In the footsteps of the bison hunters. About 6000 years ago, they walked right here where I am walking. The bison hunters, Nakoda, Cree and Anishinaabe and Dakota, following the vast herds of bison along the frozen river, where the Assiniboine flows into the Red.
There is total quiet. The only sound is the crunch of hard snow under my boots. Minus 30 C, with brilliant sunshine, it’s an average winter day in Winnipeg. “It’s a dry cold,” the locals say unapologetically, proud to own the best kind of cold there is.
In grade school, we learned about our heritage. How La Vérendrye pulled his canoe on to the shore of The Forks in 1738, and proclaimed it Fort Rouge. As more forts were built, it became known as the Red River Colony. The Forks was the hub of the booming fur trade in the 1800s and the abundance of game, fish, waterfowl and bison attracted more settlers. The Forks became the meeting place for socializing and commerce, just as it had been 6000 years ago. Just as it is today.

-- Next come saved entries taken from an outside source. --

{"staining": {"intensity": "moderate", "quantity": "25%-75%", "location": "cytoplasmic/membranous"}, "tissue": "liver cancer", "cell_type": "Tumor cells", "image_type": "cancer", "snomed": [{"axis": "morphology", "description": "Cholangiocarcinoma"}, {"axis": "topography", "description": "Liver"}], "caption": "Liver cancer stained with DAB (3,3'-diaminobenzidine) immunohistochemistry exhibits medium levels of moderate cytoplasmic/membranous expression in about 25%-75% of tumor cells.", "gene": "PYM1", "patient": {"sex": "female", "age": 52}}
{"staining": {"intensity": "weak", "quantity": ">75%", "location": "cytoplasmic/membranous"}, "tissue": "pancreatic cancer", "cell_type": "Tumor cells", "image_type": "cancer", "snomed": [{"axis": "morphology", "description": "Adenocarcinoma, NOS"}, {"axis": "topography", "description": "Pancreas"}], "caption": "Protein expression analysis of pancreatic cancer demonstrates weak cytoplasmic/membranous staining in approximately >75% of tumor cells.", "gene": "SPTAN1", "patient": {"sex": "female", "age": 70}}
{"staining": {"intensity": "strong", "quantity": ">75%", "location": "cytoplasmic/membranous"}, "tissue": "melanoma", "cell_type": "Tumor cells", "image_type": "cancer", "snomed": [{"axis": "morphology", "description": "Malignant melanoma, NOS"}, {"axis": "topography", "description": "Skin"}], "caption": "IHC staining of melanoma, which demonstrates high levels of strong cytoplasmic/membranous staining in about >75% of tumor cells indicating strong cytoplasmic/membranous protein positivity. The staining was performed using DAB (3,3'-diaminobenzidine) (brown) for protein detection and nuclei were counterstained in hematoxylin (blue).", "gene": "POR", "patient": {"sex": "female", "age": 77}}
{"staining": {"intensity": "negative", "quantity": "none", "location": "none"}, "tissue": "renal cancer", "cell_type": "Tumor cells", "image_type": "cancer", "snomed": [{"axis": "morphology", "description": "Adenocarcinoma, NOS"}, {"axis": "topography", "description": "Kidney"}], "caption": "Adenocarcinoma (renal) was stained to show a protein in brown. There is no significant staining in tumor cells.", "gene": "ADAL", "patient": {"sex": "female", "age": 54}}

I grew up here. We walked to school every day, carrying our books and our lunch, through snow, sleet, and bitter cold, swathed in our angora scarves and hats. We took winter for granted. Every day was a “Snow Day.” With a smile, ‘Peggers would ask visitors, “Cold enough for you?” But it’s no joke. It was February when I brought my husband to Winnipeg for the first time. My dad was so concerned he wouldn’t be able to take the cold, he bought him a Buffalo fur coat.
The welcome at The Inn At The Forks is warm and friendly with a fireplace lit, and a generous cheese and charcuterie tray on the coffee table. It’s a five minute walk to The Forks Market, past the Johnson Terminal, past The Children’s Museum, past the world renowned Canadian Museum for Human Rights and into the vast two story market. You won’t find fast food chains here. Local restaurants bring Manitoba foods to the table: Bison Stew, Wild Rice Bread, hotdogs from Skinners, puveyors of hotdogs since 1929 and a lively, curated wine and beer program.
It was just thirty years ago that developers with vision took over these old abandoned railway yards and created a unique waterfront that is the pride of the city. It may be -28 degrees outside, but people still lace up their skates and play Crokicurl, a local game that’s a cross between the board-game Crokinole and curling.
Okay, I’m being a good sport and we’re going for a walk along the river. The bright sunlight reflecting on the snow fools me into thinking it’s warm. Amazing that folks are skating, holding hands, and pausing in the architecturally designed Warming Huts. “Warming” is a misnomer, they simply provide shelter from the wind.
The Forks is a vibrant downtown Winnipeg public space where people gather for celebrations, recreation and, much like the early Aboriginals, to meet one another. It encompasses an interpretive park, revitalized historic and new buildings, skateboard park, historic port and offers a host of year-round outdoor and indoor attractions. Four million people visit The Forks each year, winter and summer.
There is something in the air that brings out the friendliness in Winnipeggers; something hardwired into our brains. No surprise that the license plates say Friendly Manitoba.